# KMeans Clustering (From Scratch)

## 1. Import Required Libraries
In this section, we import the necessary libraries for loading data, applying KMeans, and visualizing the results. We also import the `KMeans` class from the `K_Means.py` file.

In [None]:
import numpy as np
import pandas as pd
import matplotlib.pyplot as plt
import seaborn as sns
from sklearn.datasets import make_blobs  # For generating synthetic data
import sys
import os

# Add path to access K_Means.py
sys.path.append(os.path.abspath('../src/models'))
from K_Means import KMeans

# Plotting settings
%matplotlib inline
plt.style.use('seaborn')

## 2. Generate or Load Data
We will generate synthetic data using `make_blobs` for demonstration purposes.
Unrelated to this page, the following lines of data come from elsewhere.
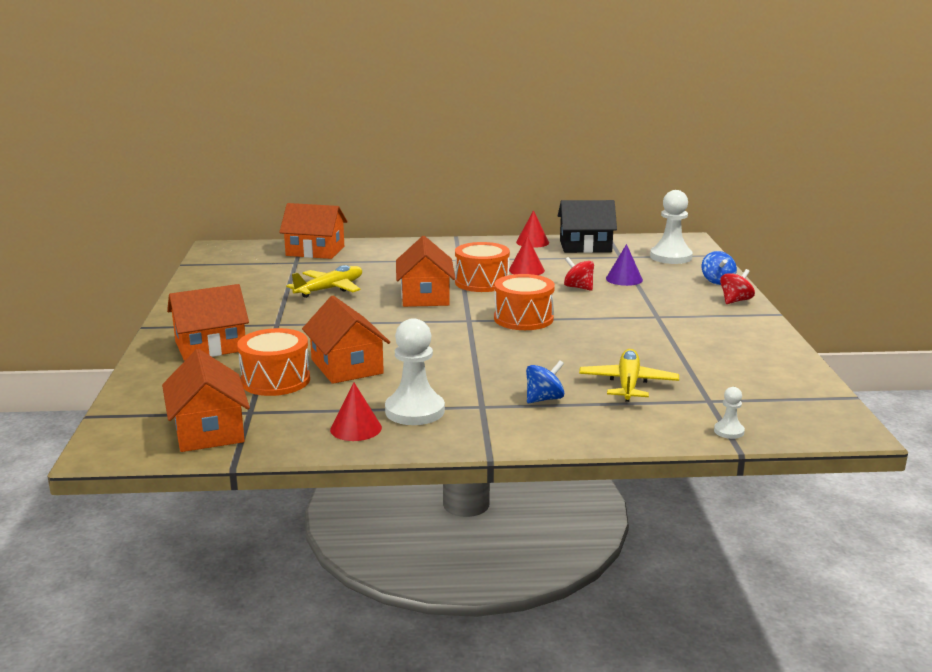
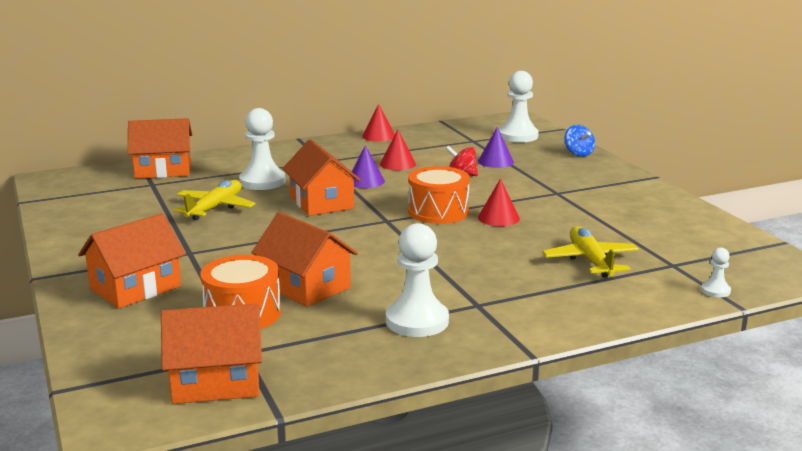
camera: 20 degrees left, 0 degrees up
(208, 430) = (216, 381): orange house -> orange house turned 60 degrees counterclockwise
(356, 428) = (374, 350): red cone -> red cone (498, 218)
(389, 271) = (262, 182): none -> white pawn
(482, 282) = (365, 181): orange drum -> purple cone
(544, 399) = (529, 288): blue spinning top -> none
(585, 246) = (432, 134): black house -> none
(735, 301) = (610, 169): red spinning top -> none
If you have your own data (e.g., `placeholder_1.csv` in the repo), you can replace this section with loading your CSV file.

In [None]:

df = pd.read_csv('../data/placeholder_1.csv')
X = df[['Feature_1', 'Feature_2']].values  # Adjust column names as needed

## 3. Apply KMeans (From Scratch)
We will use the `KMeans` class from  code to train the model on the data.

In [None]:
# Create KMeans model
kmeans = KMeans(n_clusters=4, n_init=10, max_iter=300, tol=1e-4, verbose=True, random_state=42)

# Train the model
kmeans.fit(X)

# Assign cluster labels to the data
df['Cluster'] = kmeans.labels_

# Display the first 5 rows with cluster labels
df.head()

## 4. Visualize the Results
We will plot the data points colored by their assigned clusters and mark the centroids.

In [None]:
# Plot the clusters
plt.figure(figsize=(8, 6))
sns.scatterplot(x='Feature_1', y='Feature_2', hue='Cluster', data=df, palette='Set1', s=100)
plt.scatter(kmeans.centroids_[:, 0], kmeans.centroids_[:, 1], s=300, c='black', marker='X', label='Centroids')
plt.title('KMeans Clustering Results (From Scratch)')
plt.xlabel('Feature 1')
plt.ylabel('Feature 2')
plt.legend()
plt.show()

## 5. Plot Loss History
We will plot the loss history (inertia) over iterations for the best run to observe the convergence of the algorithm.

In [None]:
# Get loss history
loss_history = kmeans.get_loss_history()

# Plot loss history
plt.figure(figsize=(8, 5))
plt.plot(loss_history, marker='o')
plt.title('Loss History (Inertia) Over Iterations')
plt.xlabel('Iteration')
plt.ylabel('Inertia')
plt.grid(True)
plt.show()

## 6. Conclusion
In this notebook, we implemented the KMeans clustering algorithm from scratch using the code in `K_Means.py`. We generated synthetic data, trained the model, visualized the clustering results, and plotted the loss history to monitor the algorithm's convergence.